Sunday, November 9, 2008

Next Gen-Omics

Advances in Next Gen technologies have led to a number of significant papers in recent months, highlighting their potential to advance our understanding of cancer and human genetics (1-3). These and the other 100's of papers demonstrate the value of Next Gen sequencing. The work completed thus far has been significant, but much more needs to be done to make these new technologies useful for a broad range of applications. Experiments will get harder.

While much of the discussion in the press focuses on rapidly sequencing human genomes for low cost as part of the grail of personalized genomics (4), a vast amount of research must be performed at the systems level to fully understand the relationship between biochemical processes in a cell and how the instructions for the processes are encoded in the genome. Systems biology and a plethora of "omics" have emerged to measure multiple aspects of cell biology as DNA is transcribed into RNA and RNA translated into protein and proteins interact with molecules to carry out biochemistry.

As noted in the last post we are developing proposals to further advance the state-of-the-art in working with Next Gen data sets. In one of those proposals, Geospiza will develop novel approaches to work with data from applications of Next Gen sequencing technologies that are being developed study the omics of DNA transcription and gene expression.

Toward furthering our understanding of gene expression, Next Gen DNA sequencing is being used to perform quantitative assays where DNA sequences are used as highly informative data points. In these assays, large datasets of sequence reads are collected in a massively parallel format. Reads are aligned to reference data to obtain quantitative information by tabulating the frequency, positional information, and variation from the reads in the alignments. Data tables from samples that differ by experimental treatment, environment, or in populations, are compared in different ways to make discoveries and draw experimental conclusions. Recall the three phases of data analysis.

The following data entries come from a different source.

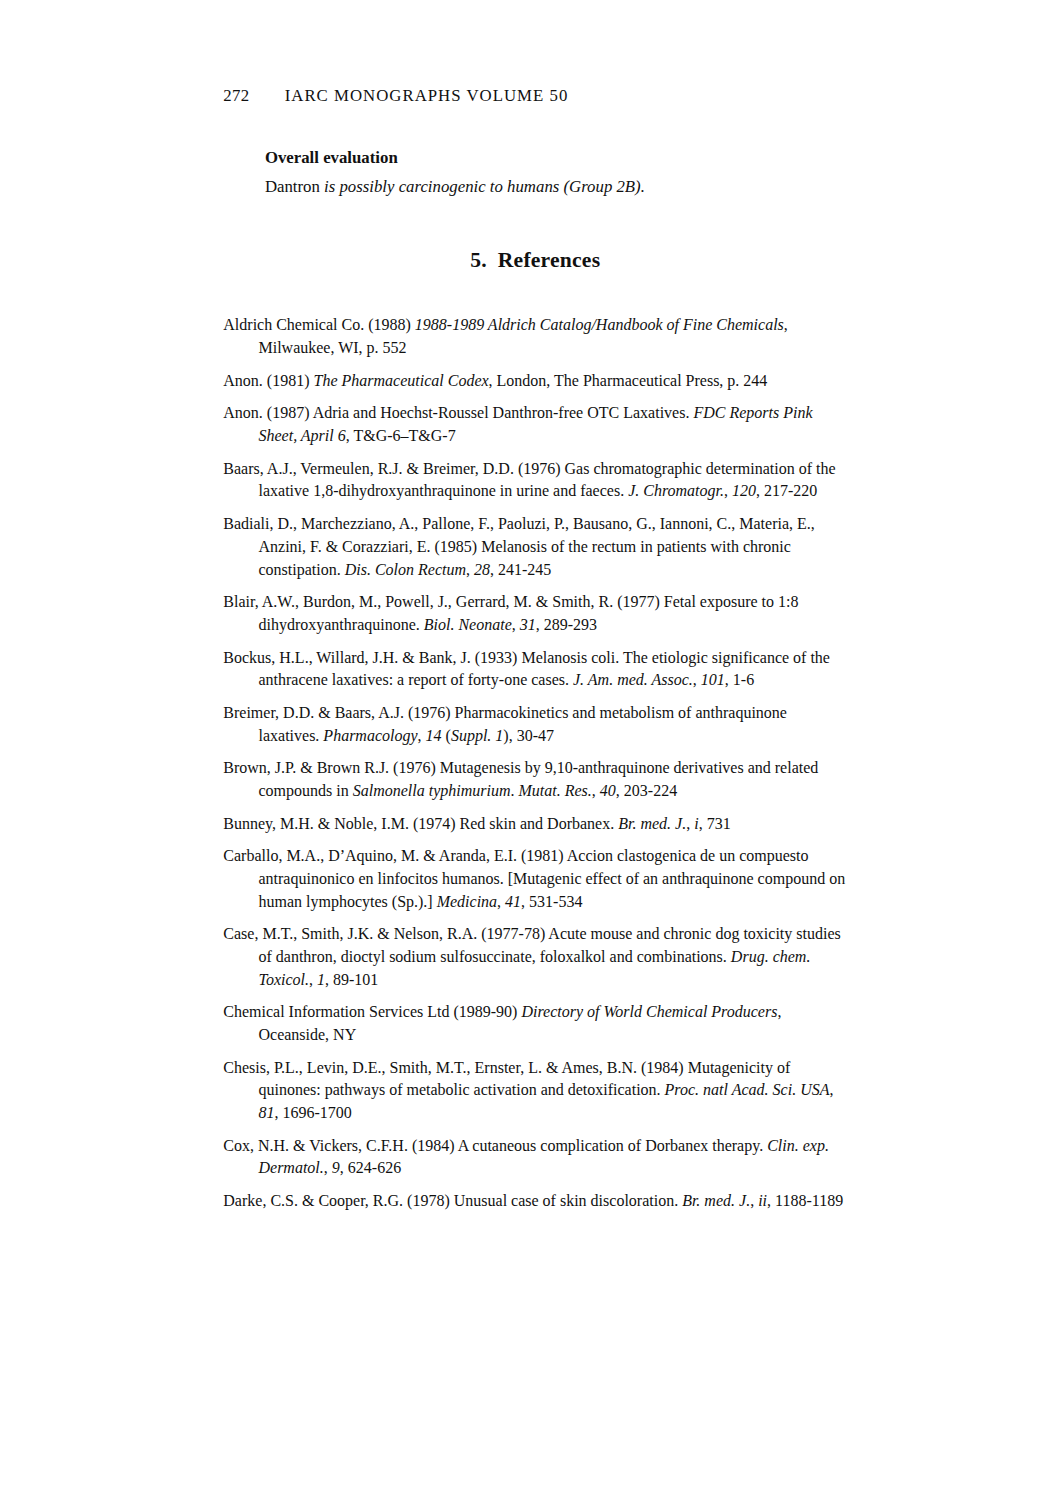272 IARC MONOGRAPHS VOLUME 50
Overall evaluation
Dantron is possibly carcinogenic to humans (Group 2B).
5. References
Aldrich Chemical Co. (1988) 1988-1989 Aldrich Catalog/Handbook of Fine Chemicals, Milwaukee, WI, p. 552
Anon. (1981) The Pharmaceutical Codex, London, The Pharmaceutical Press, p. 244
Anon. (1987) Adria and Hoechst-Roussel Danthron-free OTC Laxatives. FDC Reports Pink Sheet, April 6, T&G-6–T&G-7
Baars, A.J., Vermeulen, R.J. & Breimer, D.D. (1976) Gas chromatographic determination of the laxative 1,8-dihydroxyanthraquinone in urine and faeces. J. Chromatogr., 120, 217-220
Badiali, D., Marchezziano, A., Pallone, F., Paoluzi, P., Bausano, G., Iannoni, C., Materia, E., Anzini, F. & Corazziari, E. (1985) Melanosis of the rectum in patients with chronic constipation. Dis. Colon Rectum, 28, 241-245
Blair, A.W., Burdon, M., Powell, J., Gerrard, M. & Smith, R. (1977) Fetal exposure to 1:8 dihydroxyanthraquinone. Biol. Neonate, 31, 289-293
Bockus, H.L., Willard, J.H. & Bank, J. (1933) Melanosis coli. The etiologic significance of the anthracene laxatives: a report of forty-one cases. J. Am. med. Assoc., 101, 1-6
Breimer, D.D. & Baars, A.J. (1976) Pharmacokinetics and metabolism of anthraquinone laxatives. Pharmacology, 14 (Suppl. 1), 30-47
Brown, J.P. & Brown R.J. (1976) Mutagenesis by 9,10-anthraquinone derivatives and related compounds in Salmonella typhimurium. Mutat. Res., 40, 203-224
Bunney, M.H. & Noble, I.M. (1974) Red skin and Dorbanex. Br. med. J., i, 731
Carballo, M.A., D’Aquino, M. & Aranda, E.I. (1981) Accion clastogenica de un compuesto antraquinonico en linfocitos humanos. [Mutagenic effect of an anthraquinone compound on human lymphocytes (Sp.).] Medicina, 41, 531-534
Case, M.T., Smith, J.K. & Nelson, R.A. (1977-78) Acute mouse and chronic dog toxicity studies of danthron, dioctyl sodium sulfosuccinate, foloxalkol and combinations. Drug. chem. Toxicol., 1, 89-101
Chemical Information Services Ltd (1989-90) Directory of World Chemical Producers, Oceanside, NY
Chesis, P.L., Levin, D.E., Smith, M.T., Ernster, L. & Ames, B.N. (1984) Mutagenicity of quinones: pathways of metabolic activation and detoxification. Proc. natl Acad. Sci. USA, 81, 1696-1700
Cox, N.H. & Vickers, C.F.H. (1984) A cutaneous complication of Dorbanex therapy. Clin. exp. Dermatol., 9, 624-626
Darke, C.S. & Cooper, R.G. (1978) Unusual case of skin discoloration. Br. med. J., ii, 1188-1189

However, to be useful these data sets need to come from experiments that measure what we think they should measure. The data must be high quality and free of artifacts. In order to compare quantitative information between samples, the data sets must be refined and normalized so that biases introduced through sample processing are accounted for. Thus, a fundamental challenge to performing these kinds of experiments is working with the data sets that are produced. In this regard numerous challenges exist.

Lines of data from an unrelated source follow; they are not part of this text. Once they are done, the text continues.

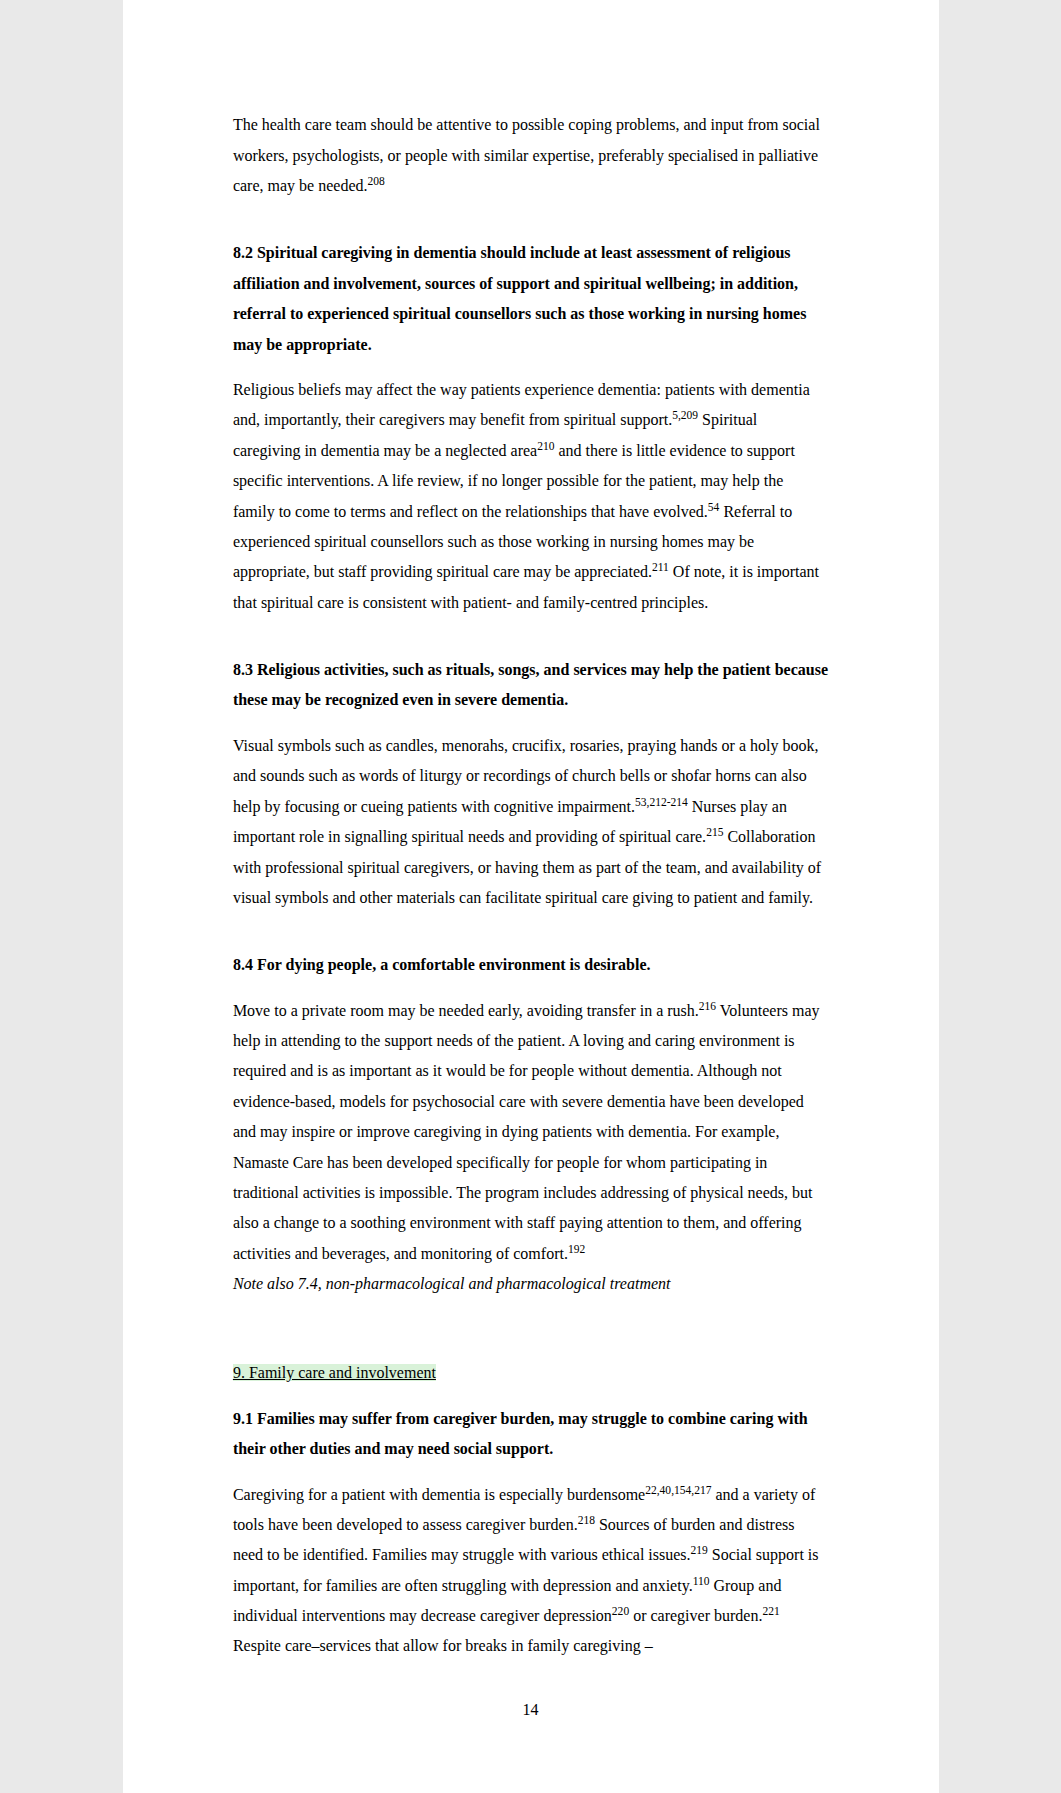The health care team should be attentive to possible coping problems, and input from social workers, psychologists, or people with similar expertise, preferably specialised in palliative care, may be needed.208
8.2 Spiritual caregiving in dementia should include at least assessment of religious affiliation and involvement, sources of support and spiritual wellbeing; in addition, referral to experienced spiritual counsellors such as those working in nursing homes may be appropriate.
Religious beliefs may affect the way patients experience dementia: patients with dementia and, importantly, their caregivers may benefit from spiritual support.5,209 Spiritual caregiving in dementia may be a neglected area210 and there is little evidence to support specific interventions. A life review, if no longer possible for the patient, may help the family to come to terms and reflect on the relationships that have evolved.54 Referral to experienced spiritual counsellors such as those working in nursing homes may be appropriate, but staff providing spiritual care may be appreciated.211 Of note, it is important that spiritual care is consistent with patient- and family-centred principles.
8.3 Religious activities, such as rituals, songs, and services may help the patient because these may be recognized even in severe dementia.
Visual symbols such as candles, menorahs, crucifix, rosaries, praying hands or a holy book, and sounds such as words of liturgy or recordings of church bells or shofar horns can also help by focusing or cueing patients with cognitive impairment.53,212-214 Nurses play an important role in signalling spiritual needs and providing of spiritual care.215 Collaboration with professional spiritual caregivers, or having them as part of the team, and availability of visual symbols and other materials can facilitate spiritual care giving to patient and family.
8.4 For dying people, a comfortable environment is desirable.
Move to a private room may be needed early, avoiding transfer in a rush.216 Volunteers may help in attending to the support needs of the patient. A loving and caring environment is required and is as important as it would be for people without dementia. Although not evidence-based, models for psychosocial care with severe dementia have been developed and may inspire or improve caregiving in dying patients with dementia. For example, Namaste Care has been developed specifically for people for whom participating in traditional activities is impossible. The program includes addressing of physical needs, but also a change to a soothing environment with staff paying attention to them, and offering activities and beverages, and monitoring of comfort.192
Note also 7.4, non-pharmacological and pharmacological treatment
9. Family care and involvement
9.1 Families may suffer from caregiver burden, may struggle to combine caring with their other duties and may need social support.
Caregiving for a patient with dementia is especially burdensome22,40,154,217 and a variety of tools have been developed to assess caregiver burden.218 Sources of burden and distress need to be identified. Families may struggle with various ethical issues.219 Social support is important, for families are often struggling with depression and anxiety.110 Group and individual interventions may decrease caregiver depression220 or caregiver burden.221 Respite care–services that allow for breaks in family caregiving –
14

The obvious ones relating to data storage and bioinformatics are being identified in both the press and scientific literature (5,6). Other, less published, issues include a lack of:
  • standard methods and controls to verify datasets in the context of their experiments,
  • standardized ways to describe experimental information and
  • standardized quality metrics to compare measurements between experiments.
Moreover data visualization tools and other user interfaces, if available, are primitive and significantly slow that pace at which a researcher can work with the data. Finally, information technology (IT) infrastructures that can integrate the system parts dealing with sample tracking, experimental data entry, data management, data processing and result presentation are incomplete.

We will tackle the above challenges by working with the community to develop new data analysis methods that can run independently and within Geospiza's FinchLab. FinchLab handles the details of setting up a lab, managing its users, storing and processing data, and making data and reports available to end users through web-based interfaces. The laboratory workflow system and flexible order interfaces provide the centralized tools needed to track samples, their metadata, and experimental information. Geospiza's hosted (Software as a Service [SaaS]) delivery models remove additional IT barriers.

FinchLab's data management and analysis server make the system scalable through a distributed architecture. The current implementation of the analysis server creates a complete platform to rapidly prototype new data analysis workflows and will allow us to quickly devise and execute feasibility tests, experiment with new data representations, and iteratively develop the needed data models to integrate results with experimental details.


1. Ley, T. J., Mardis, E. R., Ding, L., Fulton, B., et al. DNA sequencing of a cytogenetically normal acute myeloid leukaemia genome. Nature 456, 66-72 (2008).

2. Wang, J., Wang, W., Li, R., Li, Y., et al. The diploid genome sequence of an Asian individual. Nature 456, 60-65 (2008).

3. Bentley, D. R., Balasubramanian, S., Swerdlow, H. P., Smith, G. P., et al. Accurate whole human genome sequencing using reversible terminator chemistry. Nature 456, 53-59 (2008).

4. My genome. So what? Nature 456, 1 (2008).

5. Prepare for the deluge. Nature Biotechnology 26, 1099 (2008).

6. Byte-ing off more than you can chew. Nature Methods 5, 577 (2008).